Local government officials removed images of Jesus at the well-known Our Lady of Mount Carmel pilgrimage site in Tianjiajing village of Anyang Diocese at 8 p.m. on June 5.
A source said authorities sent personnel one month ago to tell Bishop Joseph Zhang Yinlin of Anyang that the Way of the Cross must be dismantled, but no specific reason was given.
“Excavators and pickup trucks were driven to the site at night because authorities feared there would be too many church members in the daytime,” he said.
Nuns living nearby took photographs and videos of the demolition and sent the evidence to chat groups.
A religious source said the Communist Party’s policy appeared to be to “allow Catholicism to exist but not develop.”
The sanctuary of Our Lady of Mount Carmel is the only pilgrimage site in Henan province. It was ordered to be built by Pontifical Institute for Foreign Missions priest Stefano Scarsella, then apostolic vicar to northern Henan, in 1903-05 to thank the Virgin Mary for preserving local missionaries from the dangers of Boxer persecution in 1900.
It became a popular pilgrimage site for people from Henan, Hebei and Shanxi provinces, with the main celebration taking place on July 16 each year.
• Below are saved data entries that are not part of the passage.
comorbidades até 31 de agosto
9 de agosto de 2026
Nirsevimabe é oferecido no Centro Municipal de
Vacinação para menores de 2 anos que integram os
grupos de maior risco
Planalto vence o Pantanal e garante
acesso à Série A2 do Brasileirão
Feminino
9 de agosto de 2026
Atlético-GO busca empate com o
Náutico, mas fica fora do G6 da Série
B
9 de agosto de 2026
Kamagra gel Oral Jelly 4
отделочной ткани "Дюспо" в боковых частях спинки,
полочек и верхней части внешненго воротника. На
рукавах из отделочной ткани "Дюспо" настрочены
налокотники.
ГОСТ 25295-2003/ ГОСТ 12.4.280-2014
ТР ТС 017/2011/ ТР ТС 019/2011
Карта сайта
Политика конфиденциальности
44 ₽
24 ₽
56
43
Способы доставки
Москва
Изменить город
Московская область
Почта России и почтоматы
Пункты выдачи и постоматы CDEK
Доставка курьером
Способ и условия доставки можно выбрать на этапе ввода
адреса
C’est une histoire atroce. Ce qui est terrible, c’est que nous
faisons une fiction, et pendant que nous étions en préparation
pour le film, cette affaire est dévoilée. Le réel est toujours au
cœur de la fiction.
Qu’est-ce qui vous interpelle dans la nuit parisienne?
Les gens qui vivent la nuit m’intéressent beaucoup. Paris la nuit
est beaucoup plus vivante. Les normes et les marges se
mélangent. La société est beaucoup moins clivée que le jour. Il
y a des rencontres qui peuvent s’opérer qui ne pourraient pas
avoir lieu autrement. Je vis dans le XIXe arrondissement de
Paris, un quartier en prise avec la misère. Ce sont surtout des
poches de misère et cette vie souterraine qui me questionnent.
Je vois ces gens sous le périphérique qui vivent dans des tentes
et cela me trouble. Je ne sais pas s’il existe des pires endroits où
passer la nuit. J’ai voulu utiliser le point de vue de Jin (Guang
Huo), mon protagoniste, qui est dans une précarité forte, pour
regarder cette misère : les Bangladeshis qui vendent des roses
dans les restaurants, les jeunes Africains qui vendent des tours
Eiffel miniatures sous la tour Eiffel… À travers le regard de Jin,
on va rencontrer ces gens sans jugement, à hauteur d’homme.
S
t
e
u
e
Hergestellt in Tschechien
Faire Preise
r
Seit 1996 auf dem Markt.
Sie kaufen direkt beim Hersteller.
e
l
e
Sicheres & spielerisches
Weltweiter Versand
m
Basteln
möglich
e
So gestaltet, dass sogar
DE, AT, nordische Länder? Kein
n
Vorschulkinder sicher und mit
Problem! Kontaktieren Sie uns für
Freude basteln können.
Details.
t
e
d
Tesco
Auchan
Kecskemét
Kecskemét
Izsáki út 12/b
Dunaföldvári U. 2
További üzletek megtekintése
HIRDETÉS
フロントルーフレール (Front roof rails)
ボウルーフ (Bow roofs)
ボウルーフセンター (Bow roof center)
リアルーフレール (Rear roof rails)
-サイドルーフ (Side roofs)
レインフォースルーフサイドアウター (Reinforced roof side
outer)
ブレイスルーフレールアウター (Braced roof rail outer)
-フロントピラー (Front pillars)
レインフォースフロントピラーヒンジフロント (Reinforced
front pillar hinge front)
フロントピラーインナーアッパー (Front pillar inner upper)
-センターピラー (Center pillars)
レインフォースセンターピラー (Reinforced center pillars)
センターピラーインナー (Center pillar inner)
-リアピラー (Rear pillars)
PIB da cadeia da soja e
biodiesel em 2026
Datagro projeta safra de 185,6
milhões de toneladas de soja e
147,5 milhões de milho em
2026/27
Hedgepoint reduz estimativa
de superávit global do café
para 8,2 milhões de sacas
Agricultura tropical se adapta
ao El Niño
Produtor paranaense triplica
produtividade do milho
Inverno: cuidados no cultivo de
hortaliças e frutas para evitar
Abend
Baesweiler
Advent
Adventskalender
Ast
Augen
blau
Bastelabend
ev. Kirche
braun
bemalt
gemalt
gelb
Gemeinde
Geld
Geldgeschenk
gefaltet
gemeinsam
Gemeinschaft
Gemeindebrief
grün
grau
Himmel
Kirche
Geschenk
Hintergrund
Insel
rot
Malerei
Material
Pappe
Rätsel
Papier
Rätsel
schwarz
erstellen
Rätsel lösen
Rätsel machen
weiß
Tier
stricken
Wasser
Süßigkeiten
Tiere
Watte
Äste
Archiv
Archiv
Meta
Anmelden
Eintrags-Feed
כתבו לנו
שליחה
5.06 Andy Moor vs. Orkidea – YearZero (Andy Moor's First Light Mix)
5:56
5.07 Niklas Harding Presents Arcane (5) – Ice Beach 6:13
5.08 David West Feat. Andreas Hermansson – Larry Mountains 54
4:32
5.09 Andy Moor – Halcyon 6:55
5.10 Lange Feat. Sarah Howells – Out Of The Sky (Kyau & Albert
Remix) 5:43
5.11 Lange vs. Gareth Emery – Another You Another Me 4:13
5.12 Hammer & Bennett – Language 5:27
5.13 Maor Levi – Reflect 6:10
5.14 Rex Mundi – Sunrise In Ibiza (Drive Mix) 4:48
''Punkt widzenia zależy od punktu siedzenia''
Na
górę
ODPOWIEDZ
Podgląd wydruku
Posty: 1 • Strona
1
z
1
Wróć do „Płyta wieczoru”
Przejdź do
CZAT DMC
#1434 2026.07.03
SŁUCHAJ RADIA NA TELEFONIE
It is said that on July 16, 1986, almost 10,000 pilgrims from the three provinces visited there with bands and drum teams.
In 1987, the local government sent troops and armored vehicles to the site after estimating there would be 50,000 pilgrims, the source said.
In the same year, the pilgrimage site was designated as illegal by Henan’s government. Since then, the government has controlled the number of people and vehicles. No more than 300 pilgrims were allowed.
Since a cross at a Protestant church was dismantled in Henan last September, the Catholic Church has been the target of increasing oppression in the province.
In February, towns and villages in Henan received a circular banning the posting of religious couplets. Crosses at a Catholic church were later demolished and church-run kindergartens were seized and forced to close permanently.
In April, Beijing’s crackdown intensified as eight dioceses out of 10 in Henan province — Anyang, Luoyang, Xinxiang, Puyang, Zhengzhou, Shangqiu, Kaifeng and Zhumadian — were suppressed.
Both open and underground church communities were targeted. A Catholic church and a bishop’s tomb were demolished; underground priests were driven out of their parishes; church asserts were confiscated; and authorities stationed officials at churches every Sunday to prevent minors entering.
Although official statistics are not available, the Christian population in Henan province is believed to be the second highest in the country after Zhejiang province.
In 2009, Henan had about 2.4 million Christians, of whom 300,000 were Catholics. By the end of 2011, there were 2,525 Christian churches and 4,002 Christian premises in the province.